Apart from the above, the game is similar to the Chinese Blackjack described below.

==Gameplay==
Chinese Blackjack may be played with as many players as possible, and with as many decks as the players wish to incorporate. One player may serve as a dedicated dealer, or the players may take turns being the dealer, in casual game settings.

Although most households may have their own set of house rules, some rules are standardized, such as those related to gameplay and payouts.

===Before Dealing===
Players place their bets. Players may bet as much as they wish, but they are not allowed to change their bets once the cards have been dealt. They may only change their bets in between hands.

===Dealing===
After the dealer shuffles the cards, one player may cut the deck, to reduce the risk of the dealer cheating. The dealer then deals two cards to each player face-down. They may choose to deal in either direction (clockwise or counter-clockwise), and may choose to deal themselves first or last. Once all cards have been dealt, each player and the dealer checks for special hands which grant advantages, such as immediate payout.

If a player has a special hand which entitles them to immediate payout, they must reveal their hands. The dealer then pays them bonuses on top of their wager, and they do not participate further in the current hand.

Written task 1:
List every section heading that appears in the Chinese Blackjack text.
Written task 2:
According to the Chinese Blackjack text, when are players permitted to change their bets?
Written task 3:
Explain why, according to the Chinese Blackjack text, a player may cut the deck after the dealer shuffles.

Provided data:
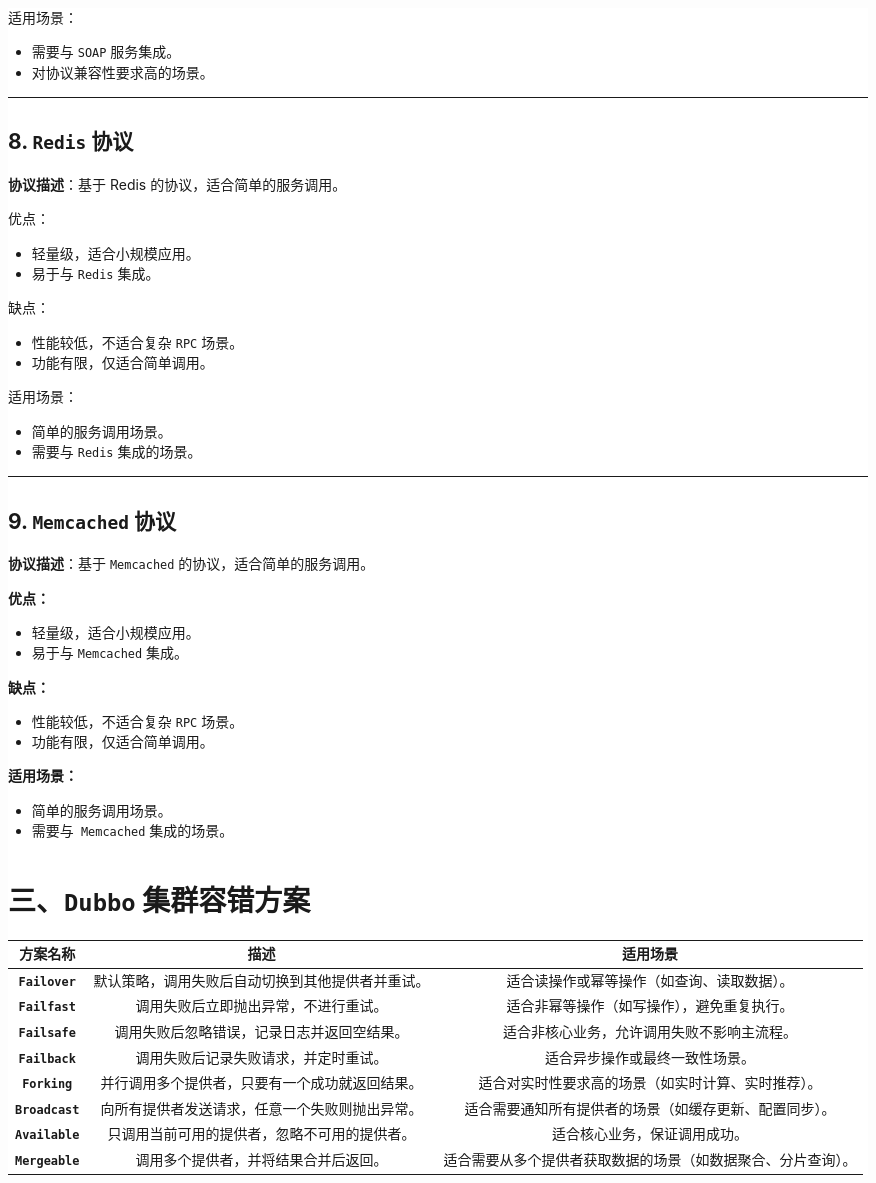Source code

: 适用场景：

- 需要与 `SOAP` 服务集成。
- 对协议兼容性要求高的场景。

------

## 8. `Redis` 协议

**协议描述**：基于 Redis 的协议，适合简单的服务调用。

优点：

- 轻量级，适合小规模应用。
- 易于与 `Redis` 集成。

缺点：

- 性能较低，不适合复杂 `RPC` 场景。
- 功能有限，仅适合简单调用。

适用场景：

- 简单的服务调用场景。
- 需要与 `Redis` 集成的场景。

------

## 9. `Memcached` 协议

**协议描述**：基于 `Memcached` 的协议，适合简单的服务调用。

**优点：**

- 轻量级，适合小规模应用。
- 易于与 `Memcached` 集成。

**缺点：**

- 性能较低，不适合复杂 `RPC` 场景。
- 功能有限，仅适合简单调用。

**适用场景：**

- 简单的服务调用场景。
- 需要与` Memcached` 集成的场景。





# 三、`Dubbo` 集群容错方案

|  **方案名称**   |                     **描述**                     |                         **适用场景**                         |
| :-------------: | :----------------------------------------------: | :----------------------------------------------------------: |
| **`Failover`**  | 默认策略，调用失败后自动切换到其他提供者并重试。 |          适合读操作或幂等操作（如查询、读取数据）。          |
| **`Failfast`**  |       调用失败后立即抛出异常，不进行重试。       |          适合非幂等操作（如写操作），避免重复执行。          |
| **`Failsafe`**  |    调用失败后忽略错误，记录日志并返回空结果。    |          适合非核心业务，允许调用失败不影响主流程。          |
| **`Failback`**  |       调用失败后记录失败请求，并定时重试。       |                适合异步操作或最终一致性场景。                |
|  **`Forking`**  |  并行调用多个提供者，只要有一个成功就返回结果。  |      适合对实时性要求高的场景（如实时计算、实时推荐）。      |
| **`Broadcast`** |  向所有提供者发送请求，任意一个失败则抛出异常。  |    适合需要通知所有提供者的场景（如缓存更新、配置同步）。    |
| **`Available`** |   只调用当前可用的提供者，忽略不可用的提供者。   |                 适合核心业务，保证调用成功。                 |
| **`Mergeable`** |       调用多个提供者，并将结果合并后返回。       | 适合需要从多个提供者获取数据的场景（如数据聚合、分片查询）。 |
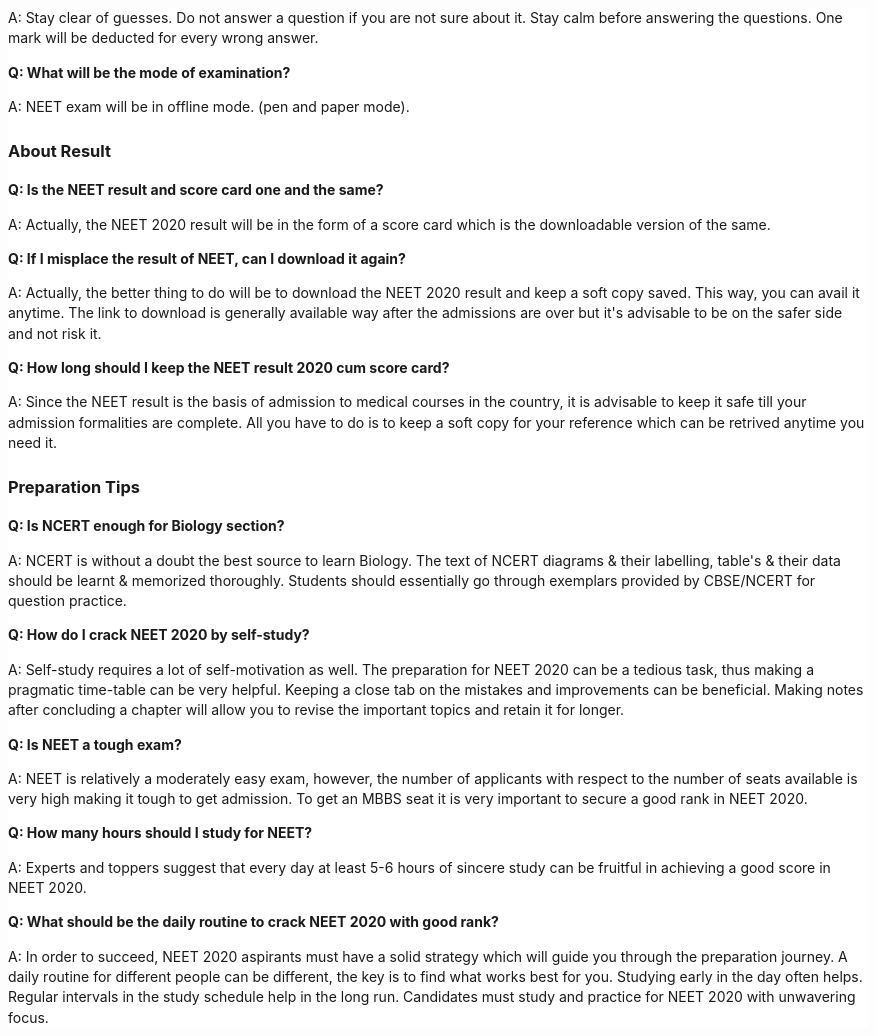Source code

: A: Stay clear of guesses. Do not answer a question if you are not sure about it. Stay calm before answering the questions. One mark will be deducted for every wrong answer. 

**Q: What will be the mode of examination?**

A: NEET exam will be in offline mode. (pen and paper mode). 

### About Result 

**Q: Is the NEET result and score card one and the same?**

A: Actually, the NEET 2020 result will be in the form of a score card which is the downloadable version of the same. 

**Q: If I misplace the result of NEET, can I download it again?**

A: Actually, the better thing to do will be to download the NEET 2020 result and keep a soft copy saved. This way, you can avail it anytime. The link to download is generally available way after the admissions are over but it's advisable to be on the safer side and not risk it. 

**Q: How long should I keep the NEET result 2020 cum score card?**

A: Since the NEET result is the basis of admission to medical courses in the country, it is advisable to keep it safe till your admission formalities are complete. All you have to do is to keep a soft copy for your reference which can be retrived anytime you need it. 

### Preparation Tips 

**Q: Is NCERT enough for Biology section?**

A: NCERT is without a doubt the best source to learn Biology. The text of NCERT diagrams & their labelling, table's & their data should be learnt & memorized thoroughly. Students should essentially go through exemplars provided by CBSE/NCERT for question practice. 

**Q: How do I crack NEET 2020 by self-study?**

A: Self-study requires a lot of self-motivation as well. The preparation for NEET 2020 can be a tedious task, thus making a pragmatic time-table can be very helpful. Keeping a close tab on the mistakes and improvements can be beneficial. Making notes after concluding a chapter will allow you to revise the important topics and retain it for longer. 

**Q: Is NEET a tough exam?**

A: NEET is relatively a moderately easy exam, however, the number of applicants with respect to the number of seats available is very high making it tough to get admission. To get an MBBS seat it is very important to secure a good rank in NEET 2020. 

**Q: How many hours should I study for NEET?**

A: Experts and toppers suggest that every day at least 5-6 hours of sincere study can be fruitful in achieving a good score in NEET 2020. 

**Q: What should be the daily routine to crack NEET 2020 with good rank?**

A: In order to succeed, NEET 2020 aspirants must have a solid strategy which will guide you through the preparation journey. A daily routine for different people can be different, the key is to find what works best for you. Studying early in the day often helps. Regular intervals in the study schedule help in the long run. Candidates must study and practice for NEET 2020 with unwavering focus.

Response area 1:
Gameplay
Before Dealing
Dealing

Response area 2:
Only in between hands.

Response area 3:
A player may cut the deck after the dealer shuffles in order to reduce the risk of the dealer cheating.